Netherland is known for its second position in the world as the largest agrarian contributor with 94 billion euro exports. This Dutch economy stands first in the European Union for the agrarian exports said minister for agriculture, Netherland Martijn van Dam during the opening of International Green Week in Berlin last year, the largest international agricultural trade exhibition in the world more than 27 per cent of the total land area in Netherland is under permanent or seasonal crops production. Around 54.2 per cent of grass, lands account for all agricultural lands in the nation. With the help of superior mechanical support, most of the farmers effectively manage their farm works. Unlike India, many successful co-operatives had helped in adding a better production to this Dutch agrarian economy.
It is also an important aspect that, in a different story with India or US, the Netherlands had witnessed a continuous downfall in production in several years. But the most interesting fact is that labour productivity in this small Dutch nation has risen sharply in horticulture and agriculture industry. The number of agrarian holdings declined by 17 per cent from mid-1970s to the mid- 1980s; around the start of the millennium in 2000 there were 51,727 arable holdings in the Dutch land and the agriculture labour force had been the total of around 2,54,000 in 1999.

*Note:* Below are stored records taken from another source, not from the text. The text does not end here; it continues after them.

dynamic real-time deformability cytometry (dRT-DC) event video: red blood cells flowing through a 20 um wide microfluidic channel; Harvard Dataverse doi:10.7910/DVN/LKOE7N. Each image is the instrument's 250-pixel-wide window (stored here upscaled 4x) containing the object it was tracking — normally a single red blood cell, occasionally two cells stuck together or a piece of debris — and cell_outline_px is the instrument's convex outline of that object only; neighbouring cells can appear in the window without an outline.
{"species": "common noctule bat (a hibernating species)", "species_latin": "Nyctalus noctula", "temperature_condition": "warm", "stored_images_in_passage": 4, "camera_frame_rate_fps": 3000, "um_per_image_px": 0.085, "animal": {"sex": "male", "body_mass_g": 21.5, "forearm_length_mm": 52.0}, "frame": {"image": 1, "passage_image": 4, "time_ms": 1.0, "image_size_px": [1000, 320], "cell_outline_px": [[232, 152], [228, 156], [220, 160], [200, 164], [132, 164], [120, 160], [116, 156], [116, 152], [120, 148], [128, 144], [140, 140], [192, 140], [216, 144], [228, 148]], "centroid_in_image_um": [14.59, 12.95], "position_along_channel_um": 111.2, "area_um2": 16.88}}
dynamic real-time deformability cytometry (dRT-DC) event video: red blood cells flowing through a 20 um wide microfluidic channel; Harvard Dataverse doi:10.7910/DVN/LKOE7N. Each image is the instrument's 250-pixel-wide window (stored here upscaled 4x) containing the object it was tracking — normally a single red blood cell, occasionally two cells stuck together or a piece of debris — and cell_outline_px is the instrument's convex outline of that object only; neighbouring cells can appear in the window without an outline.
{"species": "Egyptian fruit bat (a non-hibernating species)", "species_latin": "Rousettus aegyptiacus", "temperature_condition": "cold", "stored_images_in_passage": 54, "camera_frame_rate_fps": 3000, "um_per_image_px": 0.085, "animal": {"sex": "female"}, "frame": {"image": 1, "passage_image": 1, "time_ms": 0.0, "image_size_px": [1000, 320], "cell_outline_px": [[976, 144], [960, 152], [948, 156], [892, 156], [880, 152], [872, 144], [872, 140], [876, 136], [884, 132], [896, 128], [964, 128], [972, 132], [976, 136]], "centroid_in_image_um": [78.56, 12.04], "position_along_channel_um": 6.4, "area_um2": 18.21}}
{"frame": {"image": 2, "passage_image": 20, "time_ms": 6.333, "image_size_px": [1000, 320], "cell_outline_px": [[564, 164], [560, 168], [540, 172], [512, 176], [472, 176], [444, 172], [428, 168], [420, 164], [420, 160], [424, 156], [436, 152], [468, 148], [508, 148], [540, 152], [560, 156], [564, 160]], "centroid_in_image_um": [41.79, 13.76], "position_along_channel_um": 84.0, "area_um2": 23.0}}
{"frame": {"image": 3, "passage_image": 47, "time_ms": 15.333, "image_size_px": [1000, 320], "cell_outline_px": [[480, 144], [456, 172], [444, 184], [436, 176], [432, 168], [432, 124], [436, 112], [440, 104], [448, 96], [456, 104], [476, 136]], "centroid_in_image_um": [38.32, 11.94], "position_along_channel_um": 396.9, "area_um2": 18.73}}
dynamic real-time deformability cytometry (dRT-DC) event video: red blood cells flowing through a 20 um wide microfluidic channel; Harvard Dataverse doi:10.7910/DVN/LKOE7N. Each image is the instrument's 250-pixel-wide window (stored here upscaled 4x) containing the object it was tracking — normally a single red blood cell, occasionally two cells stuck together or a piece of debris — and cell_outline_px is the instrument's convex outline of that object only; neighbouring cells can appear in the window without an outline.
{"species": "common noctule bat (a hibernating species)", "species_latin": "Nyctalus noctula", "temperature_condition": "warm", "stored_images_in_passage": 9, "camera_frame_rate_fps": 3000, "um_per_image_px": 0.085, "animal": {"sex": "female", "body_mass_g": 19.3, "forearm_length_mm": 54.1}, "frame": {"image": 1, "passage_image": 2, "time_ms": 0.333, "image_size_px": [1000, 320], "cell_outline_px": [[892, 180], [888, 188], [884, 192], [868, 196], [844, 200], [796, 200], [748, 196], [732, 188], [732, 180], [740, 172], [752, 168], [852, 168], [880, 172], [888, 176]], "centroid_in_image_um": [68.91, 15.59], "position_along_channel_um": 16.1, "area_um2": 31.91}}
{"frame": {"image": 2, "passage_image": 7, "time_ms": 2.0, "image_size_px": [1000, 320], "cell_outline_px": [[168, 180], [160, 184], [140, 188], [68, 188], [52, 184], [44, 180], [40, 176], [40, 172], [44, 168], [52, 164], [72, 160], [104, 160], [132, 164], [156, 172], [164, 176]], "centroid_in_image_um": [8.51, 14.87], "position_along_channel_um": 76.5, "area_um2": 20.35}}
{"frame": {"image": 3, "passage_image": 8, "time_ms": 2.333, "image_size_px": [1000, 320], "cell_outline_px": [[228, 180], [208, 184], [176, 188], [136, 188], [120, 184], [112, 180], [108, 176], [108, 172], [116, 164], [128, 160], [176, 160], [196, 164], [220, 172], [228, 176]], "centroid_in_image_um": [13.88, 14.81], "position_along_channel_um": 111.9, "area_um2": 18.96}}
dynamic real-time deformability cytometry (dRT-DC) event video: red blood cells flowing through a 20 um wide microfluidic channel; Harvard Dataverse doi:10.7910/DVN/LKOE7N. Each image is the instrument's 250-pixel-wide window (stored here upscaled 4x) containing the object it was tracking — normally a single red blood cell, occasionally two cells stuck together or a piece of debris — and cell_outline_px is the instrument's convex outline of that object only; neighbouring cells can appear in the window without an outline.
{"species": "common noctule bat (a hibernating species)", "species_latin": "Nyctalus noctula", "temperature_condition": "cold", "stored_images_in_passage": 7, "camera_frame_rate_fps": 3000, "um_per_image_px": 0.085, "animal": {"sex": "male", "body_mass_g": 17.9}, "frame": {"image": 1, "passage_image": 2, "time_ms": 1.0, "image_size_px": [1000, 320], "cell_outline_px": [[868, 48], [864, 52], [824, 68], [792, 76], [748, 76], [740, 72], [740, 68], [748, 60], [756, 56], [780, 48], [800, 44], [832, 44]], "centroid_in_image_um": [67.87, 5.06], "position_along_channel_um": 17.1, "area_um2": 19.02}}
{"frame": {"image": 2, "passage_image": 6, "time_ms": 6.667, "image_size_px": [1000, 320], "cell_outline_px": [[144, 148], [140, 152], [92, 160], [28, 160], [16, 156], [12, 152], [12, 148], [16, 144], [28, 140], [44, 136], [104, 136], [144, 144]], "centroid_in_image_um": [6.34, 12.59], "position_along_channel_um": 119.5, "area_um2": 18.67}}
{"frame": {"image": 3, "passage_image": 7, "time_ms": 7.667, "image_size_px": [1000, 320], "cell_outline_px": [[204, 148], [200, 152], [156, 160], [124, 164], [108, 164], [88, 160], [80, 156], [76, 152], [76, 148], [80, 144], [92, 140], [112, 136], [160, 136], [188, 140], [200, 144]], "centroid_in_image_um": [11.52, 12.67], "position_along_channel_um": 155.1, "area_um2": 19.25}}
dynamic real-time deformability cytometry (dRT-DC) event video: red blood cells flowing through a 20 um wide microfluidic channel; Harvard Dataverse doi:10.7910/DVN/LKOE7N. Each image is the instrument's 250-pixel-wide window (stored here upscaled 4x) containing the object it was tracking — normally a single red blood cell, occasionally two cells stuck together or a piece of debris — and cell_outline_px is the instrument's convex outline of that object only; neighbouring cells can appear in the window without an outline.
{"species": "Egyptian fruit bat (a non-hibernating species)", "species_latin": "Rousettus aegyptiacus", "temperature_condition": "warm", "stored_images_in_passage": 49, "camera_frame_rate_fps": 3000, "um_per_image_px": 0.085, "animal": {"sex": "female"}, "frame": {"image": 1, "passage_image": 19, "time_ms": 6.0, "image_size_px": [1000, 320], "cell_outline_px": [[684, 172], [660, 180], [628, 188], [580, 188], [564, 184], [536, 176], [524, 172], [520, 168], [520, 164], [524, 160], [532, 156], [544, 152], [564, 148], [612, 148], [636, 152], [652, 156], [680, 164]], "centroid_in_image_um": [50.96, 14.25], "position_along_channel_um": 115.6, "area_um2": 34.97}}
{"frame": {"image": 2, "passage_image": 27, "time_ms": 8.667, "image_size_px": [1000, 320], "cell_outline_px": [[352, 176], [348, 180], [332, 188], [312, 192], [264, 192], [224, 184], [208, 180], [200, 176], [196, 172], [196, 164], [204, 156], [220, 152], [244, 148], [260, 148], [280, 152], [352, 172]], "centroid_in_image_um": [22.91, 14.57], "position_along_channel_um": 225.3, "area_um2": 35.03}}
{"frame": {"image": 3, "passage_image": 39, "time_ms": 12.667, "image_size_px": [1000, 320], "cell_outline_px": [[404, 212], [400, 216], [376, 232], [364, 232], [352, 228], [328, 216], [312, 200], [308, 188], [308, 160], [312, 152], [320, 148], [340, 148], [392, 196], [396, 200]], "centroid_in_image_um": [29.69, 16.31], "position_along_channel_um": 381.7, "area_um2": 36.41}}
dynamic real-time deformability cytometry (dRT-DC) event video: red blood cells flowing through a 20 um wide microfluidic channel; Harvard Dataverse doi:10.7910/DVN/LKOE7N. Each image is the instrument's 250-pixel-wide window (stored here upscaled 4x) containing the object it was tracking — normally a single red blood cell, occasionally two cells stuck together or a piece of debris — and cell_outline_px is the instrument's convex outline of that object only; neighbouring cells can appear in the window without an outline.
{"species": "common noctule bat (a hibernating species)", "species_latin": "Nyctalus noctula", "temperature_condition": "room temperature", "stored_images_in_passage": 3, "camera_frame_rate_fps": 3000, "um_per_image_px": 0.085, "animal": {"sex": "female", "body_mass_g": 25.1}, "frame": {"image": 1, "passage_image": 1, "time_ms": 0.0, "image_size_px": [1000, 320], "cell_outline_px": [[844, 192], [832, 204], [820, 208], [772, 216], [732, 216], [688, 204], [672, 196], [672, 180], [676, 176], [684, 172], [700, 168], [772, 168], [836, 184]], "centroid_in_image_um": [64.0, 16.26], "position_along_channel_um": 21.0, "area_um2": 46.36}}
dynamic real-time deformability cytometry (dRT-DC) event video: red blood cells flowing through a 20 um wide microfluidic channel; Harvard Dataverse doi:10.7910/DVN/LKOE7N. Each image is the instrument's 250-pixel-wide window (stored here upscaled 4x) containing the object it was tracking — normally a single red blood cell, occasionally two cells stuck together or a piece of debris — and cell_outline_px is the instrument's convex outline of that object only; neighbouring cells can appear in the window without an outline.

This Dutch land is also famous for its floriculture produces. Netherland grows its bulbs for exports basically it is a tulip, hyacinth, daffodil, narcissus, and crocus the town of Aalsmeer near Dutch capital Amsterdam is world’s leading growing centre along with nurseries at Boskoop. Bulbing an important part of floriculture had been traditionally done at Lisse and Hillegom the Northern-Netherland. It was as huge as 55,700 hectares of land used from floriculture in Netherland till a decade ago.